● TASK PROMPT
Hunt through the entries for the word "also" and copy each line in which it appears.
**********
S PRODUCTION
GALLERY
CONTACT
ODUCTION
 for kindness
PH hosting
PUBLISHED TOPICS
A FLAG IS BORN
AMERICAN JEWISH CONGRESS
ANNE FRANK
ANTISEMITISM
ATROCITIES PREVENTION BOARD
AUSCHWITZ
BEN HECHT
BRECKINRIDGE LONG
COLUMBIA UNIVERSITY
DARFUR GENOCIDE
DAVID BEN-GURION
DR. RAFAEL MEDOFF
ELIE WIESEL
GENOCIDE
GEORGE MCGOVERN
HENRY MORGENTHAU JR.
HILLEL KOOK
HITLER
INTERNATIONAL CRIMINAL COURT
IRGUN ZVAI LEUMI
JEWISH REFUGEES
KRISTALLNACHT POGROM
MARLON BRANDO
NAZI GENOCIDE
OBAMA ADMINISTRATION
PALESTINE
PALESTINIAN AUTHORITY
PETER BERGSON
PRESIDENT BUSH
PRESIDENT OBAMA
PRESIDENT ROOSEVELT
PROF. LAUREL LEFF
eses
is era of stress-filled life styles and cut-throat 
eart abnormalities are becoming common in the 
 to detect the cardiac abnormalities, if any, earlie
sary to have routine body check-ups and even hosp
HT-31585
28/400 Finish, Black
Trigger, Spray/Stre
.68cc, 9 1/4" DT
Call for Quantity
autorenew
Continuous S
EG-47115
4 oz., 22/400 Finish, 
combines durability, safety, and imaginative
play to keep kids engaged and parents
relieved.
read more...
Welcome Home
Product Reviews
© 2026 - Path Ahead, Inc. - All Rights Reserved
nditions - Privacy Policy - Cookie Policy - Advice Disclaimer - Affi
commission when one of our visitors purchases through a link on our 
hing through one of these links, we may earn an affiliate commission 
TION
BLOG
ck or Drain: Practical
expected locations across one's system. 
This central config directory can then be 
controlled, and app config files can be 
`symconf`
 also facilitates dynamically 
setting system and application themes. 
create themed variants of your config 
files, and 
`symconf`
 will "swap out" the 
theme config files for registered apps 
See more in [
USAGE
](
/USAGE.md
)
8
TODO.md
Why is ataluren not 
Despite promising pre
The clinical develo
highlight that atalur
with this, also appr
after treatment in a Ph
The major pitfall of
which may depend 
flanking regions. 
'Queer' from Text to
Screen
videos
**********
● RESULT FOR THIS EXERCISE
 also facilitates dynamically 
with this, also appr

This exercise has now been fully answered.